27 Feb 2018 | Virginia Smith, Chao-Kai Chiang*, Maziar Sanjabi*, Ameet Talwalkar
This paper introduces MOCHA, a novel systems-aware optimization method for federated multi-task learning (FML). The authors address the statistical and systems challenges of federated learning by proposing a framework that learns separate models for each node in a distributed network, leveraging multi-task learning (MTL) to capture relationships between tasks. MOCHA is designed to handle high communication costs, stragglers, and fault tolerance in federated settings, and is shown to achieve significant speedups compared to existing methods.
The paper first outlines the unique challenges of federated learning, including statistical challenges such as non-IID data and systems challenges such as node heterogeneity and communication bottlenecks. It then presents the contributions of the work, including the natural choice of MTL for handling statistical challenges, the development of MOCHA as a novel method for solving general MTL problems, and the provision of convergence guarantees that consider these systems challenges.
The authors propose a federated MTL framework that extends distributed primal-dual optimization methods to handle the unique challenges of federated learning. MOCHA is designed to handle the systems challenges of federated learning by allowing nodes to approximate solutions to their subproblems based on their own capabilities and constraints. This approach enables the method to be robust to stragglers and fault tolerance in federated settings.
The paper also presents a convergence analysis of MOCHA, showing that it converges to a stationary solution of the problem under certain assumptions. The authors demonstrate the empirical performance of MOCHA on real-world federated datasets, showing that it significantly outperforms other methods in terms of average prediction error. The method is also shown to be robust to stragglers and fault tolerance in federated settings.

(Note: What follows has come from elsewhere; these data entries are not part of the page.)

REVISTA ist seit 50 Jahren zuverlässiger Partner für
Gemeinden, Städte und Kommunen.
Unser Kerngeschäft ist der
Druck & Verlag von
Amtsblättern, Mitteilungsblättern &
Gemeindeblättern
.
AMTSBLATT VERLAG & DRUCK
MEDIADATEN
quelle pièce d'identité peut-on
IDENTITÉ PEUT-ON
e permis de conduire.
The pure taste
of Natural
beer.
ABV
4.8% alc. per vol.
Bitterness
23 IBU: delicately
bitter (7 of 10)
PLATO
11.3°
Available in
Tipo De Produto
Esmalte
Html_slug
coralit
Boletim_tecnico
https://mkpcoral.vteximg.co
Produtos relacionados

The paper concludes with a discussion of the broader implications of the work, noting that while MOCHA is not directly applicable to non-convex deep learning models, there may be natural connections between this approach and "convexified" deep learning models in the context of kernelized federated multi-task learning. The authors also acknowledge the contributions of others in the field and provide references to related work.This paper introduces MOCHA, a novel systems-aware optimization method for federated multi-task learning (FML). The authors address the statistical and systems challenges of federated learning by proposing a framework that learns separate models for each node in a distributed network, leveraging multi-task learning (MTL) to capture relationships between tasks. MOCHA is designed to handle high communication costs, stragglers, and fault tolerance in federated settings, and is shown to achieve significant speedups compared to existing methods.

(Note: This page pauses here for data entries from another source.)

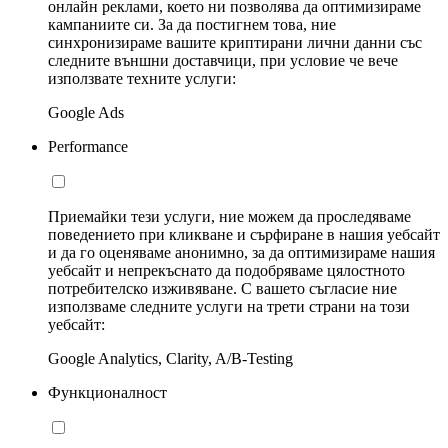
онлайн реклами, което ни позволява да оптимизираме
кампаниите си. За да постигнем това, ние
синхронизираме вашите криптирани лични данни със
следните външни доставчици, при условие че вече
използвате техните услуги:
Google Ads
Performance
Приемайки тези услуги, ние можем да проследяваме
поведението при кликване и сърфиране в нашия уебсайт
и да го оценяваме анонимно, за да оптимизираме нашия
уебсайт и непрекъснато да подобряваме цялостното
потребителско изживяване. С вашето съгласие ние
използваме следните услуги на трети страни на този
уебсайт:
Google Analytics, Clarity, A/B-Testing
Функционалност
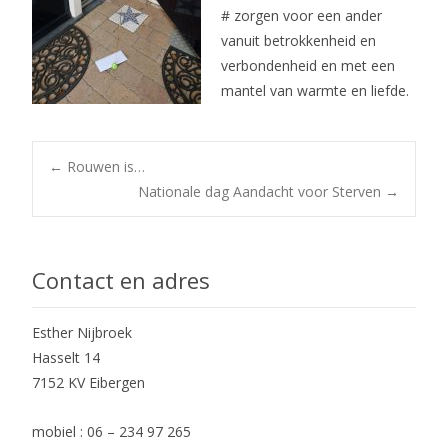
# zorgen voor een ander
vanuit betrokkenheid en
verbondenheid en met een
mantel van warmte en liefde.
Post
←
Rouwen is…
Nationale dag Aandacht voor Sterven
→
navigation
Contact en adres
Esther Nijbroek
Hasselt 14
7152 KV Eibergen
mobiel : 06 – 234 97 265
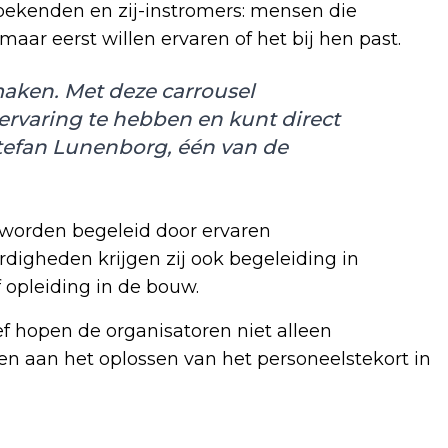
oekenden en zij-instromers: mensen die
ar eerst willen ervaren of het bij hen past.
maken. Met deze carrousel
ervaring te hebben en kunt direct
 Stefan Lunenborg, één van de
worden begeleid door ervaren
rdigheden krijgen zij ook begeleiding in
 opleiding in de bouw.
ief hopen de organisatoren niet alleen
gen aan het oplossen van het personeelstekort in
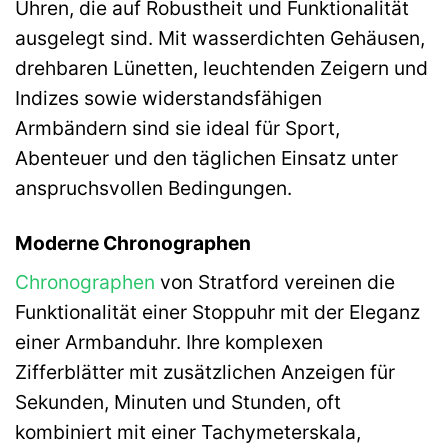
Uhren, die auf Robustheit und Funktionalität
ausgelegt sind. Mit wasserdichten Gehäusen,
drehbaren Lünetten, leuchtenden Zeigern und
Indizes sowie widerstandsfähigen
Armbändern sind sie ideal für Sport,
Abenteuer und den täglichen Einsatz unter
anspruchsvollen Bedingungen.
Moderne Chronographen
Chronographen
von Stratford vereinen die
Funktionalität einer Stoppuhr mit der Eleganz
einer Armbanduhr. Ihre komplexen
Zifferblätter mit zusätzlichen Anzeigen für
Sekunden, Minuten und Stunden, oft
kombiniert mit einer Tachymeterskala,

The paper first outlines the unique challenges of federated learning, including statistical challenges such as non-IID data and systems challenges such as node heterogeneity and communication bottlenecks. It then presents the contributions of the work, including the natural choice of MTL for handling statistical challenges, the development of MOCHA as a novel method for solving general MTL problems, and the provision of convergence guarantees that consider these systems challenges.

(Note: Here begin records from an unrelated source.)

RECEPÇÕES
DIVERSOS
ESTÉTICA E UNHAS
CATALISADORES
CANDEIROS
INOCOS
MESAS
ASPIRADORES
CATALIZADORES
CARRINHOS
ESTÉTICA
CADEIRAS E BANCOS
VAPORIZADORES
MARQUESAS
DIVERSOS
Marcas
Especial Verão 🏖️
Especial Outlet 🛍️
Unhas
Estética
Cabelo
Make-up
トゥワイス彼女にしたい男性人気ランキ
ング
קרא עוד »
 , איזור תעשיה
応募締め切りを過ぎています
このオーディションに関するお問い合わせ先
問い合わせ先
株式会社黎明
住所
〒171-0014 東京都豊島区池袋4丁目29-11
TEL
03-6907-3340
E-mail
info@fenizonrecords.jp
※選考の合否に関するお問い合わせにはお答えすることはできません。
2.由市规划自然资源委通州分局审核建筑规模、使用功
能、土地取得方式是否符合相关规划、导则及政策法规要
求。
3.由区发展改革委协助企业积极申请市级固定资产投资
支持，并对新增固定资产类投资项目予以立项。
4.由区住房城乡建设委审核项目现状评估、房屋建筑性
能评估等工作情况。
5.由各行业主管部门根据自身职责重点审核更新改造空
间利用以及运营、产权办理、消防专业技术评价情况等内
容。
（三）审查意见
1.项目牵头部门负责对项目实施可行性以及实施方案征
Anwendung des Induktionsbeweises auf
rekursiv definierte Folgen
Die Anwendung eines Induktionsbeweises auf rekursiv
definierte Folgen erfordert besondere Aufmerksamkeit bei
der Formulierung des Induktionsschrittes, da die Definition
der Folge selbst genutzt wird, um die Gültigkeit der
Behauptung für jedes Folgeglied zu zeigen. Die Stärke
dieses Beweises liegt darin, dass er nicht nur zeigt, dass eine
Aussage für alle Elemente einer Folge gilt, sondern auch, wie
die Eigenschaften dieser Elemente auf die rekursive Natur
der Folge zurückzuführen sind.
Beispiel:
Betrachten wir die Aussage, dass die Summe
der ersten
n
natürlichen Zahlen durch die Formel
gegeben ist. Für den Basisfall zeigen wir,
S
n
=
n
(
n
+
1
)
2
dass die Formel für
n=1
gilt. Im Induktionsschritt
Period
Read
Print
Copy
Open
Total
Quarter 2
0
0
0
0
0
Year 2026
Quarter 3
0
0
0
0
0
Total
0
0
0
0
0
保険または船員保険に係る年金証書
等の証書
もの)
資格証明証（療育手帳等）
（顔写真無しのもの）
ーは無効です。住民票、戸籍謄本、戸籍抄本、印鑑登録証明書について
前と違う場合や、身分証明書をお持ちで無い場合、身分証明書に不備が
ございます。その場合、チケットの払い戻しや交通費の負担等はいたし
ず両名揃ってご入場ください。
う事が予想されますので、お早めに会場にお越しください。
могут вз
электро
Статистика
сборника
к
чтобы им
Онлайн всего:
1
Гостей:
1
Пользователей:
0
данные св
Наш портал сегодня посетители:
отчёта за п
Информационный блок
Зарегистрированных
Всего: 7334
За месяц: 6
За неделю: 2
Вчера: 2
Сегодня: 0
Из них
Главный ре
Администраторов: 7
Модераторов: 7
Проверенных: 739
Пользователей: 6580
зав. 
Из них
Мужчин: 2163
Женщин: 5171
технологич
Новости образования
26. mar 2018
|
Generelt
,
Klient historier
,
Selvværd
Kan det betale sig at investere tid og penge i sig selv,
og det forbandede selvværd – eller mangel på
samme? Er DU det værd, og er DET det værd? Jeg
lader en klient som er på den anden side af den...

The authors propose a federated MTL framework that extends distributed primal-dual optimization methods to handle the unique challenges of federated learning. MOCHA is designed to handle the systems challenges of federated learning by allowing nodes to approximate solutions to their subproblems based on their own capabilities and constraints. This approach enables the method to be robust to stragglers and fault tolerance in federated settings.
The paper also presents a convergence analysis of MOCHA, showing that it converges to a stationary solution of the problem under certain assumptions. The authors demonstrate the empirical performance of MOCHA on real-world federated datasets, showing that it significantly outperforms other methods in terms of average prediction error. The method is also shown to be robust to stragglers and fault tolerance in federated settings.
The paper concludes with a discussion of the broader implications of the work, noting that while MOCHA is not directly applicable to non-convex deep learning models, there may be natural connections between this approach and "convexified" deep learning models in the context of kernelized federated multi-task learning. The authors also acknowledge the contributions of others in the field and provide references to related work.